One should not assume that because some group doesn't have a visible leader or leaders it's not still being led, says Phil Wilson, president and general counsel of the Labor Relations Institute in Oklahoma.
“It's common practice for professional organizers, particularly union organizers to agitate and manipulate people into action in ways that make it all seem ‘grassroots’ and thus more valid or authentic,” Mr. Wilson says. “As an added bonus, without a visible leader there is no one to examine more closely or attack.”
Atlanta based Republican strategist David Johnson suggests that there is a larger guiding hand behind this strategy. “The leadership in this case is behind the scenes and are close to the Democratic Party and other progressive organizations. I base this on the timing of the movement from when President Obama began his so-called populist theme related to his reelection campaign," he says via email, adding "the timing of Occupy Wall Street in relation to this” is “highly suspect."

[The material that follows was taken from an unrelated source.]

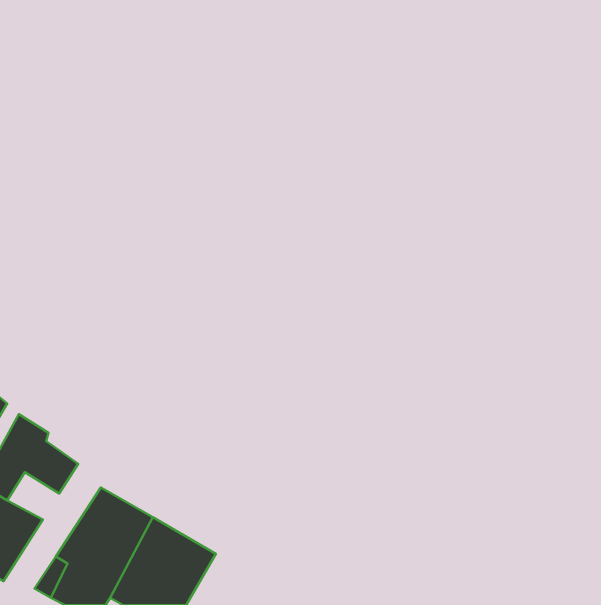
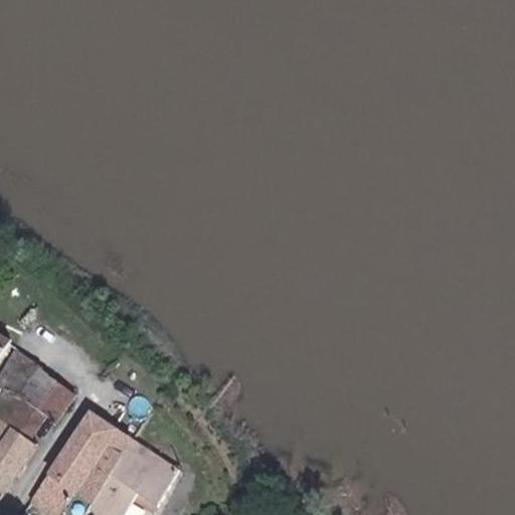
building: none -> [6,400,50,441]

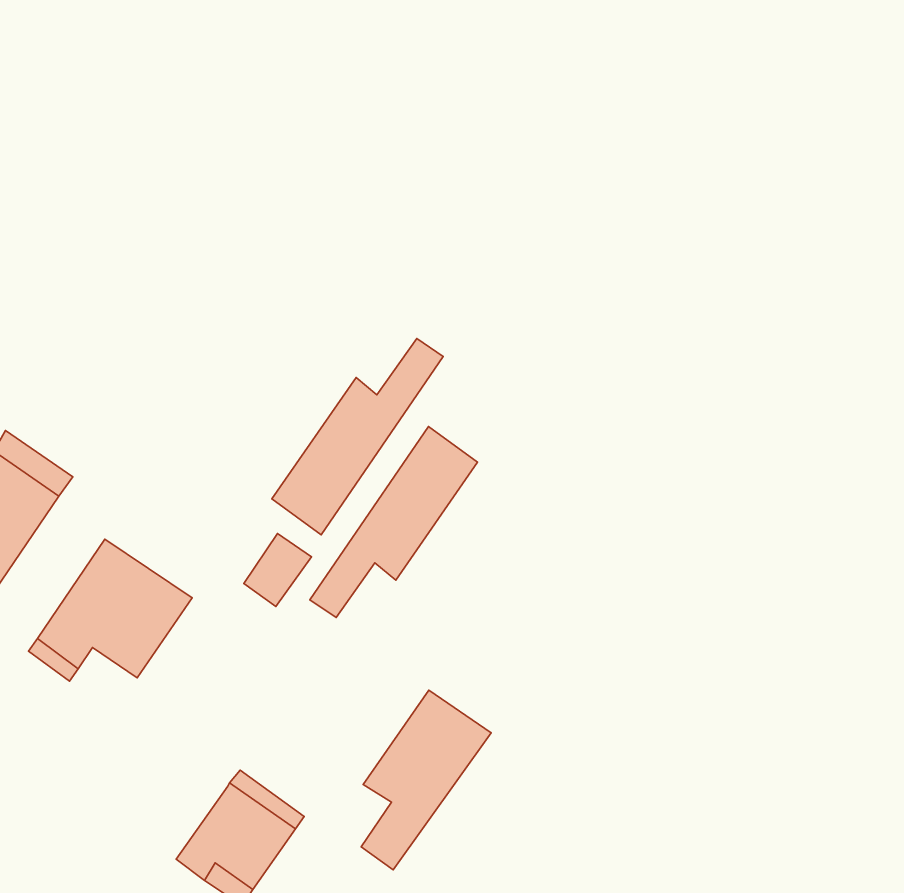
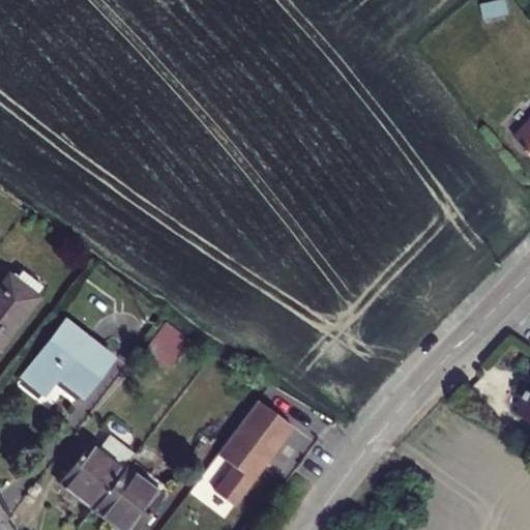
building: [272,339,443,535] -> none
building: [310,427,478,617] -> none
building: none -> [65,441,132,509]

For news media to be able to identify leadership, meanwhile, it will have to emerge from the protest movement itself, says Richard Levick, CEO of Levick Communications, an international media consulting firm.
“For Occupy Wall Street to find a leader, the culture of the movement must change in some ways,” he says. “The led must be open to being led, and the leaders must not be afraid to assume a leadership role, which, by the way, includes actually using your own last name. One is hard pressed to see history changed by a young Carl, Walter, Martin, or Mohandas.”